Are there other circumstances in which an employer can deny an employee on FMLA leave reinstatement to their job?
In addition to denying reinstatement in certain circumstances to “key” employees, employers are not required to continue FMLA benefits or reinstate employees who would have been laid off or otherwise had their employment terminated had they continued to work during the FMLA leave period as, for example, due to a general layoff.  Employees who give unequivocal notice that they do not intend to return to work lose their entitlement to FMLA leave. Employees who are unable to return to work and have exhausted their 12 weeks of FMLA leave in the designated “12-month period” no longer have FMLA protections of leave or job restoration.

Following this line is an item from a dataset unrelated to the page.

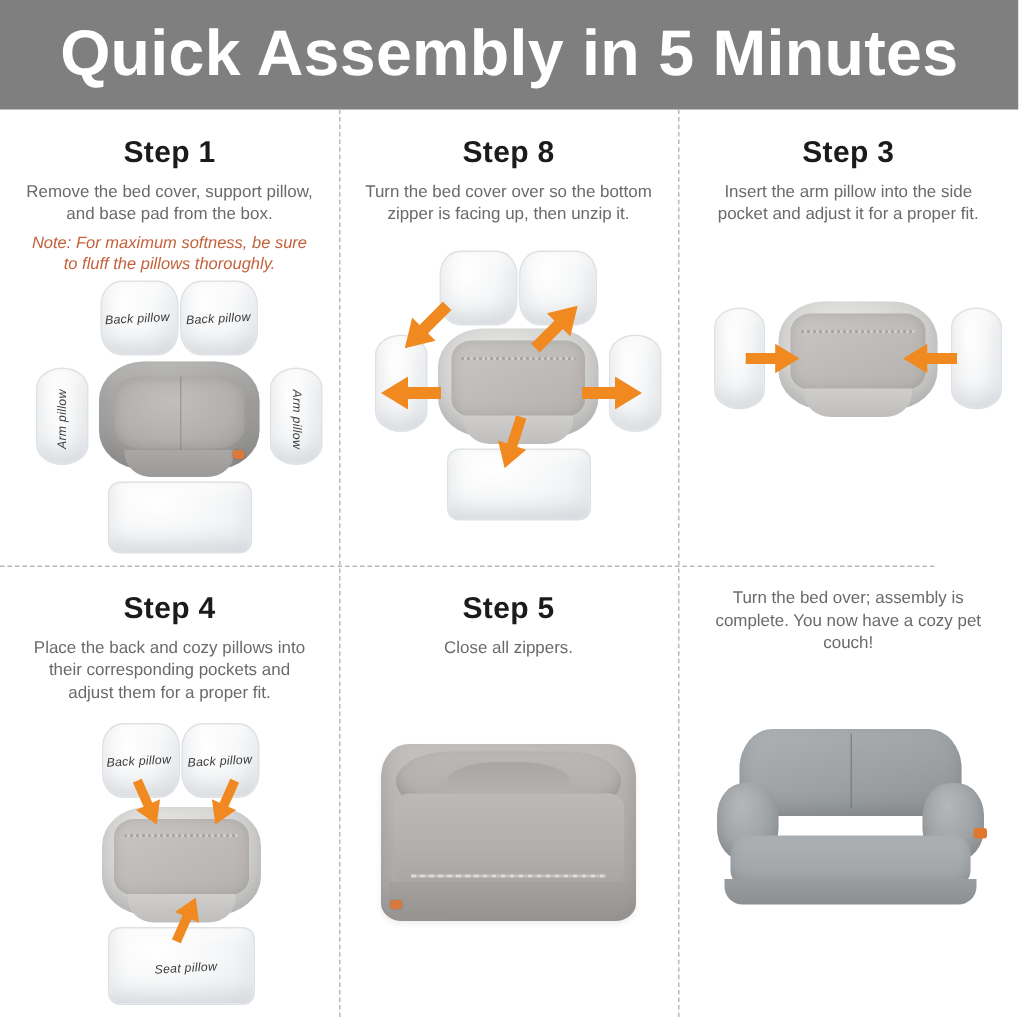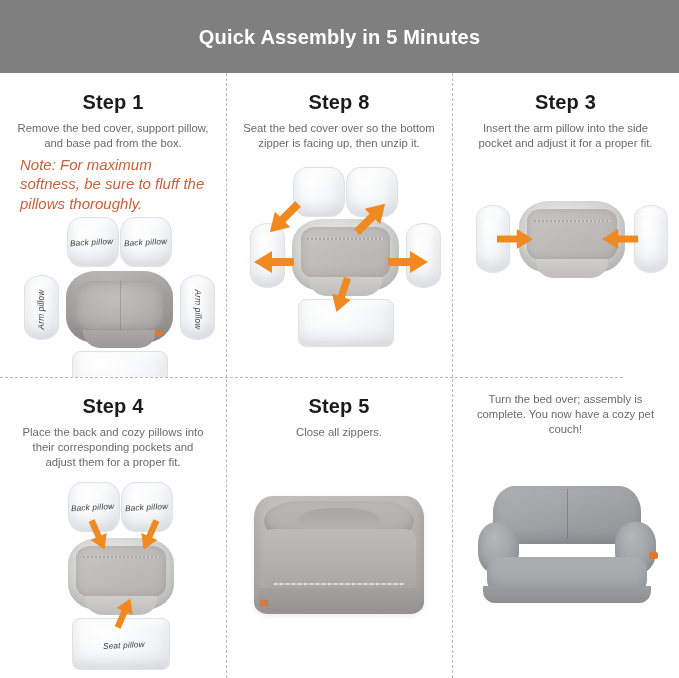"Quick Assembly in 5 Minutes" .header-title { font-size: 20px -> 43px }
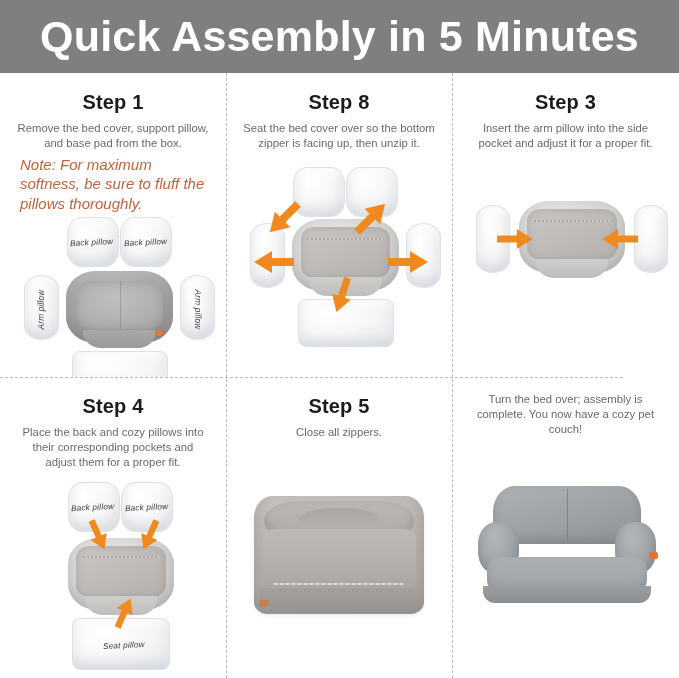"Seat the bed cover over" div.step-desc { text: Seat -> Turn }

Under certain circumstances, employers who advise employees experiencing a serious health condition that they will require a medical certificate of fitness for duty to return to work may deny reinstatement to an employee who fails to provide the certification or may delay reinstatement until the certification is submitted.

Can an employer fire an employee for complaining about a violation of FMLA?
No. Nor can the employer take any other adverse employment action on this basis. It is unlawful for any employer to discharge or otherwise discriminate against an employee for opposing a practice made unlawful under FMLA.